* **Фрагмент текста**
────────────────────────────────────────
Художник Владимир Фаворский о композиции

В рубрике «Электроархив» мы републикуем знаковые статьи и материалы об искусстве, архитектуре, истории и культуре из оцифрованных изданий «Электронекрасовки».

***

О цельности

Цельность — это слово важное, мы должны стремиться к цельному изображению — к цельности, и, кроме того, мы надеемся, что цельность связана с красотой, которая нам крайне нужна.

Но цельность предполагает сложность; только сложное цельно. И не простую сложность. Сложность такую, которая предполагает синтез противоположностей.

Синтез предмета и пространства

Попробуем в этом разобраться. Передо мной рисунок натурщицы. Молодая красивая фигура, стройная и всем складом выражающая рост. Я ее рисую, набрасываю, и вот ее контуры как бы соотносятся с полями. Ее контуры и формы создают эхо на краях листа. Мой рисунок контуром как бы посылает на края сигналы эхолота. И таким образом создается то пространство, которое окружает фигуру, проникает внутрь фигуры, строит ее.

Экслибрис Е. Кушевой. 1926. Фигура выделена в особое пространство

Другое совсем, если мы возьмем портрет Достоевского — гравюру. Там конфликт предмета и окружающего его пространства гораздо серьезнее. Грудь, руки, вся поза указывают на то, что им приходится испытывать большой нажим пространства — противостоять ему. И в лице, и в руках есть победа над пространством.
────────────────────────────────────────
* **Данные упражнения**
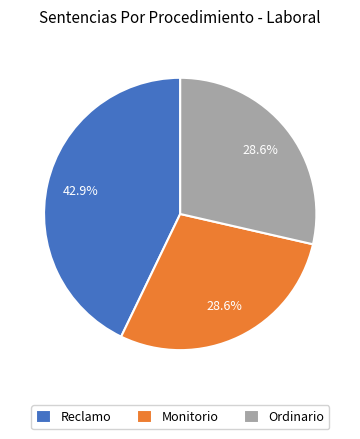

Is the sum of Reclamo and Ordinario greater than half?

Yes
────────────────────────────────────────
* **Условия заданий**
A – Выпишите из фрагмента о композиции отрывок, начиная со слов «Другое совсем, если» и заканчивая словами «победа над пространством.».
B – Согласуются ли с фрагментом о композиции утверждения ниже? На каждое ответьте «да» или «нет» и процитируйте решающие слова фрагмента.
(i) Цельность, по словам фрагмента, предполагает сложность.
(ii) Натурщица на рисунке описана как пожилая женщина.
(iii) В портрете Достоевского конфликт предмета и пространства описан как гораздо серьезнее.
Данные здесь не понадобятся.

* **Решения по заданиям**
A –
Другое совсем, если мы возьмем портрет Достоевского — гравюру. Там конфликт предмета и окружающего его пространства гораздо серьезнее. Грудь, руки, вся поза указывают на то, что им приходится испытывать большой нажим пространства — противостоять ему. И в лице, и в руках есть победа над пространством.

B –
(i) Да: «Но цельность предполагает сложность; только сложное цельно».
(ii) Нет: «Молодая красивая фигура, стройная и всем складом выражающая рост».
(iii) Да: «Там конфликт предмета и окружающего его пространства гораздо серьезнее».